Design student–course data models and SQL
Company: Amazon
Role: Data Scientist
Category: Data Manipulation (SQL/Python)
Difficulty: Medium
Interview Round: Onsite
Scenario: Model a university domain with Students, Courses, Departments, Instructors, and Enrollments.
Tasks:
1) OLTP ERD: Specify normalized tables with PRIMARY/FOREIGN keys and constraints (e.g., a student cannot enroll in two sections of the same course in the same term; grade in {A,B,C,D,F,Pass,Fail,Incomplete}). Include indexes you would create and why.
2) Warehouse: Design a star schema for analytics (FactEnrollment with measures like credits_attempted, credits_earned, points; DimStudent, DimCourse, DimDepartment, DimTerm, DimInstructor). Explain your grain and surrogate keys. Model SCD Type 2 on DimStudent for major changes; show columns (effective_start, effective_end, is_current) and how you would join for point-in-time correctness.
3) Partitioning: Propose partitioning/clustering for FactEnrollment at 100M+ rows. Justify by common query predicates and maintenance.
4) Write SQL:
a) List students who took both 'CS101' and 'MATH201' in the same term.
b) For the most recent completed term, return the top 3 departments by average GPA (weighted by credits). Break ties deterministically.

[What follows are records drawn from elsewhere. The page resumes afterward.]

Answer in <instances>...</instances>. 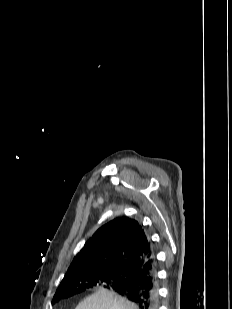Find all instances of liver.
Instances as JSON below:
<instances>
[{
  "label": "liver",
  "mask_w": 232,
  "mask_h": 309,
  "mask_svg": "<svg viewBox=\"0 0 232 309\" xmlns=\"http://www.w3.org/2000/svg\"><path fill=\"white\" fill-rule=\"evenodd\" d=\"M75 309H139L137 305L129 302L118 294L100 289L81 301Z\"/></svg>",
  "instance_id": "1"
}]
</instances>
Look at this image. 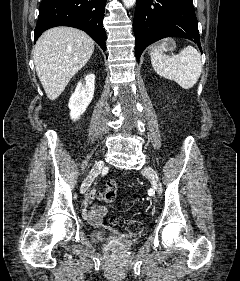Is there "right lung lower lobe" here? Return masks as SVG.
I'll return each instance as SVG.
<instances>
[{
	"mask_svg": "<svg viewBox=\"0 0 240 281\" xmlns=\"http://www.w3.org/2000/svg\"><path fill=\"white\" fill-rule=\"evenodd\" d=\"M107 0H42L35 27V41L47 29L71 26L85 31L106 51L103 18Z\"/></svg>",
	"mask_w": 240,
	"mask_h": 281,
	"instance_id": "98d812e1",
	"label": "right lung lower lobe"
}]
</instances>
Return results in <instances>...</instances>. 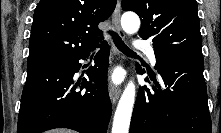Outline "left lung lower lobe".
Wrapping results in <instances>:
<instances>
[{
  "label": "left lung lower lobe",
  "mask_w": 221,
  "mask_h": 133,
  "mask_svg": "<svg viewBox=\"0 0 221 133\" xmlns=\"http://www.w3.org/2000/svg\"><path fill=\"white\" fill-rule=\"evenodd\" d=\"M154 51L166 89L156 79L157 88L139 89L130 133H212L203 60ZM138 72L144 70L138 66Z\"/></svg>",
  "instance_id": "1"
}]
</instances>
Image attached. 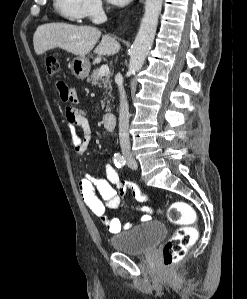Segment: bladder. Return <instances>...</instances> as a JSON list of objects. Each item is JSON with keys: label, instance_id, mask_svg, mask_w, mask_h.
<instances>
[{"label": "bladder", "instance_id": "1", "mask_svg": "<svg viewBox=\"0 0 247 299\" xmlns=\"http://www.w3.org/2000/svg\"><path fill=\"white\" fill-rule=\"evenodd\" d=\"M165 235L164 224L152 220L113 235L110 243L119 252L142 255L152 250Z\"/></svg>", "mask_w": 247, "mask_h": 299}]
</instances>
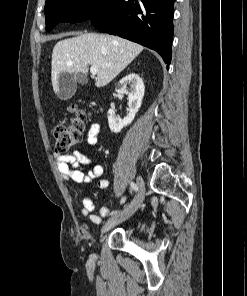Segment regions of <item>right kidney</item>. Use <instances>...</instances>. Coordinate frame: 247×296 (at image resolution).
Returning a JSON list of instances; mask_svg holds the SVG:
<instances>
[{
    "mask_svg": "<svg viewBox=\"0 0 247 296\" xmlns=\"http://www.w3.org/2000/svg\"><path fill=\"white\" fill-rule=\"evenodd\" d=\"M128 85L130 86L129 89ZM144 91V83L138 74L130 73L119 81L118 92L128 95L129 112L122 119L115 114L113 109H109L108 123L112 132H120L123 127L129 125L134 120L136 113L141 107Z\"/></svg>",
    "mask_w": 247,
    "mask_h": 296,
    "instance_id": "right-kidney-1",
    "label": "right kidney"
}]
</instances>
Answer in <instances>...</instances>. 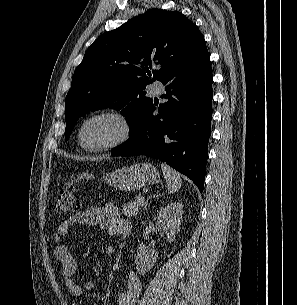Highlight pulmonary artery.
I'll use <instances>...</instances> for the list:
<instances>
[{"label":"pulmonary artery","mask_w":297,"mask_h":305,"mask_svg":"<svg viewBox=\"0 0 297 305\" xmlns=\"http://www.w3.org/2000/svg\"><path fill=\"white\" fill-rule=\"evenodd\" d=\"M151 91L154 94H161L164 91V86L161 82L159 81H155L152 85H151Z\"/></svg>","instance_id":"e3ab8cb5"}]
</instances>
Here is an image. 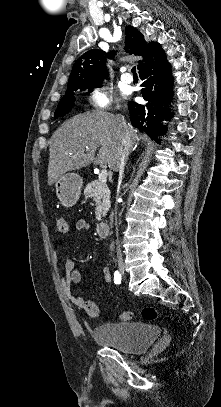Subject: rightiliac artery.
Returning a JSON list of instances; mask_svg holds the SVG:
<instances>
[{
  "instance_id": "1",
  "label": "right iliac artery",
  "mask_w": 221,
  "mask_h": 407,
  "mask_svg": "<svg viewBox=\"0 0 221 407\" xmlns=\"http://www.w3.org/2000/svg\"><path fill=\"white\" fill-rule=\"evenodd\" d=\"M114 282L115 284L121 283V274L118 271H116L114 274Z\"/></svg>"
}]
</instances>
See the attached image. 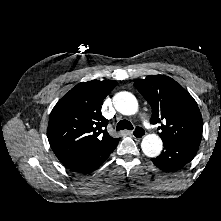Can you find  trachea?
Masks as SVG:
<instances>
[{"label": "trachea", "mask_w": 221, "mask_h": 221, "mask_svg": "<svg viewBox=\"0 0 221 221\" xmlns=\"http://www.w3.org/2000/svg\"><path fill=\"white\" fill-rule=\"evenodd\" d=\"M133 130L132 124L128 120H120L117 124L116 130L121 131V130Z\"/></svg>", "instance_id": "1"}]
</instances>
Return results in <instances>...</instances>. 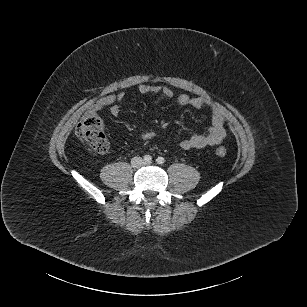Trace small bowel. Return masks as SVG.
Wrapping results in <instances>:
<instances>
[{
  "mask_svg": "<svg viewBox=\"0 0 307 307\" xmlns=\"http://www.w3.org/2000/svg\"><path fill=\"white\" fill-rule=\"evenodd\" d=\"M138 92L141 94H159L166 98L174 96V92L171 88L158 85H141L138 88ZM126 94L121 92L117 94H109L99 99L94 108L101 110L104 107H109L110 113L113 116H118L120 113V103L126 99ZM177 102L182 106H189L194 109L208 110L211 115V125L206 133H194L190 137L181 140L178 146L183 150L191 149H203L208 146H216L220 144L225 136L226 120L222 112L211 105L205 99L201 97H191L187 94H179L177 96ZM155 134L151 131L144 132L141 135V139L149 141L153 139Z\"/></svg>",
  "mask_w": 307,
  "mask_h": 307,
  "instance_id": "obj_1",
  "label": "small bowel"
}]
</instances>
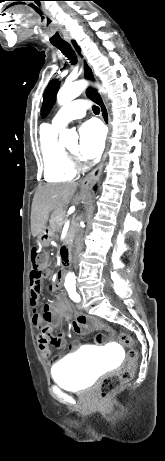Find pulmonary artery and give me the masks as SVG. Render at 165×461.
<instances>
[{"label": "pulmonary artery", "instance_id": "pulmonary-artery-1", "mask_svg": "<svg viewBox=\"0 0 165 461\" xmlns=\"http://www.w3.org/2000/svg\"><path fill=\"white\" fill-rule=\"evenodd\" d=\"M87 107L88 104L85 100L78 99L71 101L57 112L52 120V124L61 128L71 120L82 118L86 113Z\"/></svg>", "mask_w": 165, "mask_h": 461}]
</instances>
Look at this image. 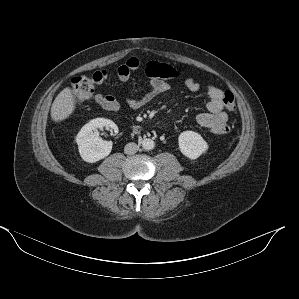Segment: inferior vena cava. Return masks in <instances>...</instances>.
I'll return each mask as SVG.
<instances>
[{
  "mask_svg": "<svg viewBox=\"0 0 299 299\" xmlns=\"http://www.w3.org/2000/svg\"><path fill=\"white\" fill-rule=\"evenodd\" d=\"M138 149H139V146L136 143L130 142L125 145L124 152L126 154L131 155V154H135L138 151Z\"/></svg>",
  "mask_w": 299,
  "mask_h": 299,
  "instance_id": "inferior-vena-cava-1",
  "label": "inferior vena cava"
}]
</instances>
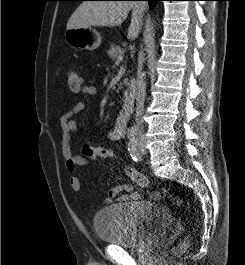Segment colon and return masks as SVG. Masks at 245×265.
<instances>
[{"mask_svg":"<svg viewBox=\"0 0 245 265\" xmlns=\"http://www.w3.org/2000/svg\"><path fill=\"white\" fill-rule=\"evenodd\" d=\"M66 81L69 89L74 93H79L81 86H82V80L79 74L74 70H69L66 74ZM83 154L86 157H89L91 159H100V160H112L115 162H119L116 154L113 150L102 147V146H93V145H85L83 148ZM122 168L125 172V174L136 184L142 187H149L150 182L146 176L139 173L138 171L134 170L133 168L122 165ZM161 193L166 196L175 206L182 207L183 201L182 199L177 196L170 194L167 188H161ZM189 240L188 238L181 241L177 246L173 248V252H181L185 250L188 247Z\"/></svg>","mask_w":245,"mask_h":265,"instance_id":"5ec220e1","label":"colon"}]
</instances>
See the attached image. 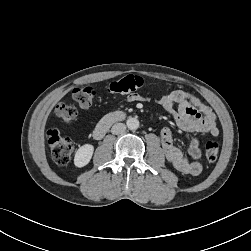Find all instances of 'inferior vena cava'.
<instances>
[{"label":"inferior vena cava","instance_id":"1","mask_svg":"<svg viewBox=\"0 0 251 251\" xmlns=\"http://www.w3.org/2000/svg\"><path fill=\"white\" fill-rule=\"evenodd\" d=\"M126 130V125L123 123H116L112 126L111 132L112 134L119 135L124 133Z\"/></svg>","mask_w":251,"mask_h":251}]
</instances>
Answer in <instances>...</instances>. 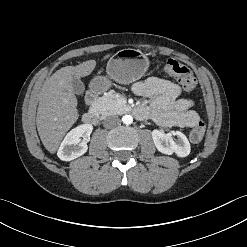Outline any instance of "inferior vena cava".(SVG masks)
I'll list each match as a JSON object with an SVG mask.
<instances>
[{
    "label": "inferior vena cava",
    "mask_w": 247,
    "mask_h": 247,
    "mask_svg": "<svg viewBox=\"0 0 247 247\" xmlns=\"http://www.w3.org/2000/svg\"><path fill=\"white\" fill-rule=\"evenodd\" d=\"M120 123V119L118 116H108L103 120V125L105 127H112Z\"/></svg>",
    "instance_id": "602c4592"
}]
</instances>
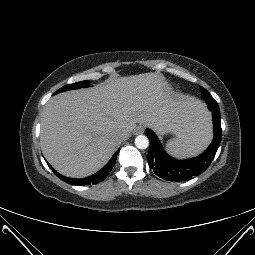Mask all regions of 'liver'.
<instances>
[{
	"instance_id": "obj_1",
	"label": "liver",
	"mask_w": 255,
	"mask_h": 255,
	"mask_svg": "<svg viewBox=\"0 0 255 255\" xmlns=\"http://www.w3.org/2000/svg\"><path fill=\"white\" fill-rule=\"evenodd\" d=\"M203 112L198 100L174 95L158 73L114 78L49 100L41 119L42 152L61 174L85 177L100 169L120 144L116 132L128 138L140 123L179 135Z\"/></svg>"
}]
</instances>
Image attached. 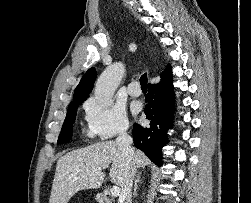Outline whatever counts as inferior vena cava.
Wrapping results in <instances>:
<instances>
[{
	"label": "inferior vena cava",
	"instance_id": "1",
	"mask_svg": "<svg viewBox=\"0 0 251 203\" xmlns=\"http://www.w3.org/2000/svg\"><path fill=\"white\" fill-rule=\"evenodd\" d=\"M129 128L128 124H125L116 139V144L120 151L122 152L127 172L124 178V183L120 193L119 201L120 203H132V184L134 176L136 174V166L133 162L134 151L131 148L132 138L128 135L127 130Z\"/></svg>",
	"mask_w": 251,
	"mask_h": 203
}]
</instances>
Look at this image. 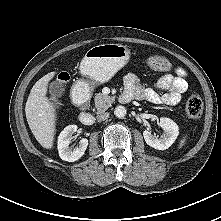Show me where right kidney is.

5) Briefly compare OLTP vs OLAP design trade-offs in this scenario and when you would prefer snowflake over star.
Quick Answer: This question evaluates data modeling, database design, and SQL proficiency—covering normalization, schema constraints, indexing, star-schema warehousing, slowly changing dimensions, partitioning strategies, and complex analytic queries—in the domain of relational databases and data warehousing (Data Manipulation/SQL).